Les entreprises notées sur l'égalité à partir du 1er mars — Hommes-femmes

03 Mars, 2019, 19:07 | Auteur: Aubrey Nash
  • Les entreprises notées sur l'égalité à partir du 1er mars — Hommes-femmes

C'est aujourd'hui, 1er mars 2019, que rentre en vigueur l'obligation de publication de la note de l'Index de l'égalité, pour les entreprises de plus de 1000 salariés. Passé ce délai, elle s'expose à une amende qui peut atteindre 1% de la masse salariale. "94% des entreprises pratiquent toujours les écarts de salaires entre hommes et femmes à compétences égales", conclut Julie Poirier. Le critère le plus important dans ce calcul est l'écart moyen de rémunération entre les employés hommes et femmes occupant la même catégorie de poste et appartenant à la même tranche d'âge. En parallèle, pour les entreprises de plus de 1 000 salariés, seules 1% d'entre elles sont exemplaires.

"Cela fait honte à la République", assénait la ministre du Travail, Muriel Pénicaud, en novembre.

Les cinq critères composant l'index sont: l'écart de rémunération femmes-hommes (noté sur 40 points), l'écart dans les augmentations annuelles (20 points), l'écart dans les promotions (15 points), les augmentations au retour de congé maternité (15 points) et enfin la présence de femmes parmi les plus gros salaires de l'entreprise (10 points).

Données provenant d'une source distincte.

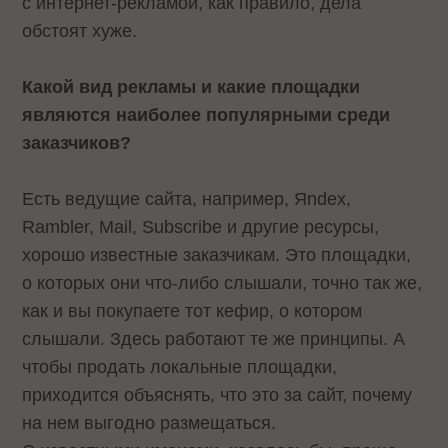
с интернет-рекламой, как правило, дела
обстоят хуже.
Какой вид рекламы и какие площадки
являются наиболее популярными среди
заказчиков?
Есть ведущие сайта, например, Яndex,
Rambler, Mail, Subscribe и другие ресурсы,
хорошо известные заказчикам. Это площадки,
о которых они что-либо слышали, точно так же,
как и вы покупаете тот кефир, о котором
слышали. Здесь работают те же принципы. А
чтобы продать локальные площадки,
приходится объяснять, что это за сайт, почему
на нем выгодно размещаться.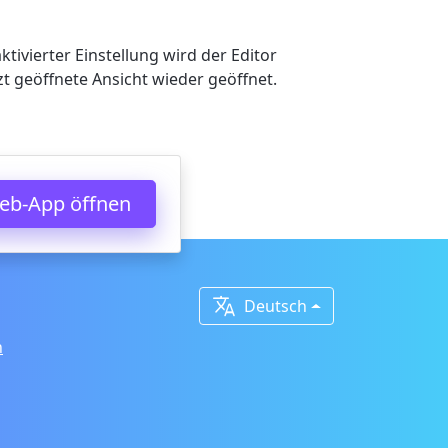
tivierter Einstellung wird der Editor
zt geöffnete Ansicht wieder geöffnet.
eb-App öffnen

Deutsch
n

Le sidérurgiste Arcelor-Mittal a publié la note pour trois de ses entités: 89/100 pour Atlantique et Lorraine, 83/100 pour Méditerranée et 73/100 pour la filiale ArcelorMittal Industeel.

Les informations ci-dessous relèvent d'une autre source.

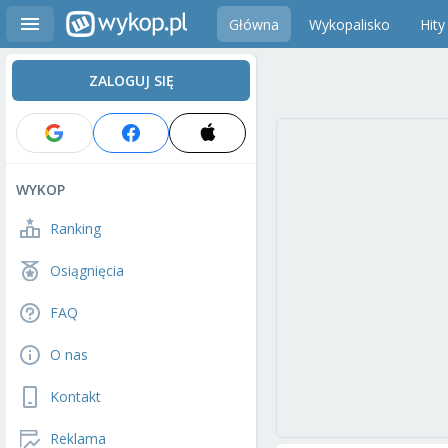
Główna
Wykopalisko
Hity
ZALOGUJ SIĘ
WYKOP
Ranking
Osiągnięcia
FAQ
O nas
Kontakt
Reklama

Dans le cas des entreprises de moins de 250 salariés, le nombre des critères est réduit à quatre car critères numéro 2 et 3 étant fusionnés.

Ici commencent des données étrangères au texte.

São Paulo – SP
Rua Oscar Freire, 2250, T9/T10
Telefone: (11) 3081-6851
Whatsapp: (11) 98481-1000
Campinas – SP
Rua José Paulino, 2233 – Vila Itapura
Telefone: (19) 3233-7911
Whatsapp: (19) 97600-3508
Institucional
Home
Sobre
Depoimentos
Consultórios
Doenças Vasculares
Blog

Au sein des entreprises, les comités d'entreprises (CE) ou les nouveaux comités sociaux et économiques (CSE) qui les remplacent, peuvent demander le détail de la note.

La ministre du Travail, aux côtés de Marlène Schiappa, secrétaire d'État à l'Égalité entre les femmes et les hommes, a prévu de donner des résultats consolidés, ce mardi. Cette proportion est de 44% chez les entreprises de 250 à 1.000 salariés et de 41% pour celles de 50 à 250 salariés.

Son but: obliger, à terme, les entreprises de plus de 50 salariés à faire les calculs, et réduire ainsi les inégalités rendues visibles.

Pour faire respecter ces nouvelles obligations, l'exécutif prévoit le quadruplement des contrôles de l'inspection du travail.